Après l’entretien avec M. Conte, la BBC a envoyé toutes ses allégations au parquet de Belgique qui mène l’enquête. Un porte-parole du procureur a refusé à deux reprises de commenter.
La BBC a également contacté le service pénitentiaire belge pour obtenir des commentaires, mais n’a pas encore reçu de réponse.
Qu’est-ce que le Qatargate ?
L’enquête a débuté en décembre lorsque l’eurodéputée grecque Eva Kaili a été arrêtée avec trois autres personnes soupçonnées de corruption et de blanchiment d’argent. Elle nie les accusations.
Un article du Financial Times indique que le jour de son arrestation, Mme Kaili a fourré 300 000 € (326 000 $ ; 264 000 £) dans une valise avec des couches et des aliments pour bébés pour sa fille. L’enfant de deux ans n’est désormais autorisée à rendre visite à sa mère emprisonnée que deux fois par mois.
La police a saisi 1,5 million d’euros en espèces depuis le début de l’enquête, lors de perquisitions en Belgique, en Italie et en France.
Depuis lors, deux autres députés – M. Cozzolino et l’homme politique belge Marc Tarabella – ont vu leur immunité légale levée par le Parlement européen. M. Tarabella, qui nie également les actes répréhensibles, est maintenant dans une prison belge en attente de jugement.
Les enquêteurs pensent qu’un réseau criminel a reçu des pots-de-vin du Qatar et du Maroc en échange de son influence sur le Parlement européen à Bruxelles.
L’ancien député européen italien Pier Antonio Panzeri aurait dirigé ce réseau. Il a ensuite accepté un accord de plaidoyer avec les procureurs – acceptant de tout révéler sur le stratagème en échange d’une peine réduite d’un an de détention. Les charges retenues contre sa femme et sa fille ont également été abandonnées dans le cadre de cet accord, et M. Panzeri a depuis été assigné à résidence.
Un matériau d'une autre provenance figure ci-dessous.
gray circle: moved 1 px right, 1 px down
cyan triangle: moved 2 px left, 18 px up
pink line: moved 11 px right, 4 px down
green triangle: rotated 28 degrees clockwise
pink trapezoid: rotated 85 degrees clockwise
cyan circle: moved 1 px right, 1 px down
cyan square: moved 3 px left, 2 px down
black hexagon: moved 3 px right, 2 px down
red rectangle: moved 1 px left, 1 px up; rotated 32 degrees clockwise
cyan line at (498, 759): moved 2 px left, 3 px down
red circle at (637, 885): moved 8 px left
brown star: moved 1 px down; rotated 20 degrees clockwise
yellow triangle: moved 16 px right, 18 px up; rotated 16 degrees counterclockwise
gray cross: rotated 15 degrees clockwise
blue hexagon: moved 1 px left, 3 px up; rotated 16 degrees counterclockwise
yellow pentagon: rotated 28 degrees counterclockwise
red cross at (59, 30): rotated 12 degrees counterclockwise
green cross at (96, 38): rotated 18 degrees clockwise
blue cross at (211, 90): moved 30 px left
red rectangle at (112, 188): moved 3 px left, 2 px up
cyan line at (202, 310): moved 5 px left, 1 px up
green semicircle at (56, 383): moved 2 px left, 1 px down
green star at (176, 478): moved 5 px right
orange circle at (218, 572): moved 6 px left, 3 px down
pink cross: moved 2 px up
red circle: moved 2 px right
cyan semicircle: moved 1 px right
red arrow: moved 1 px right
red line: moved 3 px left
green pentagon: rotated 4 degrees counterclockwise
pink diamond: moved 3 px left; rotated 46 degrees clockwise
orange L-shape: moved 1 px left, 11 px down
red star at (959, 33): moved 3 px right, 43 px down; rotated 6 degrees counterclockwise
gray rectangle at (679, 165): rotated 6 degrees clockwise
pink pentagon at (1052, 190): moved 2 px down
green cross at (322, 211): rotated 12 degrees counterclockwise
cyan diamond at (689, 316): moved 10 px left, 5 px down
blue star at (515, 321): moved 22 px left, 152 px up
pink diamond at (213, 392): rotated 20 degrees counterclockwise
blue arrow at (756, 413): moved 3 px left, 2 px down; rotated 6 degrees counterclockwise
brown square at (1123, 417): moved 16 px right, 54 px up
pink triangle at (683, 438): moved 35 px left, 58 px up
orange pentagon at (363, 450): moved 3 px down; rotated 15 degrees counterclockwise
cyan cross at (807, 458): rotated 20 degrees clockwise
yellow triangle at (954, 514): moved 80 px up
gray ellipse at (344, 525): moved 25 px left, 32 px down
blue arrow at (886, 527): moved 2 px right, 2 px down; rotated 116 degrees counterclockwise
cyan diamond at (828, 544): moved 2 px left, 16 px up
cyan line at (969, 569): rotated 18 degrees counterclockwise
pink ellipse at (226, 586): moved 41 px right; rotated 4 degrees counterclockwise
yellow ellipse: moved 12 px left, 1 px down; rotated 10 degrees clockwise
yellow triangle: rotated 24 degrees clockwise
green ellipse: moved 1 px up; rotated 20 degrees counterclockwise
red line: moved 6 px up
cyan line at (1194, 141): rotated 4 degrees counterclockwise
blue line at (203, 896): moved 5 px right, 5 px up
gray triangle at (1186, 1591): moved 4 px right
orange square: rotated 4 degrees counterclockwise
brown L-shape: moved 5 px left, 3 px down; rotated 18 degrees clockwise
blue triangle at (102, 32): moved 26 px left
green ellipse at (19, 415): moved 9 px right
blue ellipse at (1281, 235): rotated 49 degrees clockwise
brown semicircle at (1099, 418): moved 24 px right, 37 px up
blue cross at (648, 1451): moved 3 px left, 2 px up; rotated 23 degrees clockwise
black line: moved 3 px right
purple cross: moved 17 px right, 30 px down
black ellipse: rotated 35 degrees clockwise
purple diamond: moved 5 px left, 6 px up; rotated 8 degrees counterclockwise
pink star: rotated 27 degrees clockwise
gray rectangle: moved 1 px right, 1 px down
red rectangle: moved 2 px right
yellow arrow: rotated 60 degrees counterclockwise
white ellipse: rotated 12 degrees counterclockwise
La BBC a vu des transcriptions divulguées d’entretiens que les enquêteurs ont eus avec M. Panzeri en février.
Selon ces documents, l’ancien homme politique leur a dit que le Qatar avait fait don de 250 000 € chacun à M. Cozzolino et à Mme Kaili pour leurs campagnes électorales.
Il aurait également déclaré que Francesco Giorgi – qui travaillait comme assistant parlementaire de M. Cozzolino et qui est le partenaire de Mme Kaili – avait distribué l’argent qatari.
M. Giorgi aurait avoué avoir agi en tant qu’homme de sac pour le réseau. Sur sa page LinkedIn, il se présente comme co-fondateur de l’ONG Fight Impunity – un groupe créé par M. Panzeri en 2019 pour promouvoir les droits de l’homme.
Fight Impunity partage un immeuble de bureaux bruxellois avec un autre groupe, nommé No Peace Without Justice. Niccolò Figà-Talamanca, le secrétaire général de cette dernière ONG, a d’abord été arrêté par les enquêteurs mais a ensuite été relâché en février. Il nie tout acte répréhensible.
Reportage supplémentaire de Davide Ghiglione à Salerne et Kostas Kallergis à Bruxelles.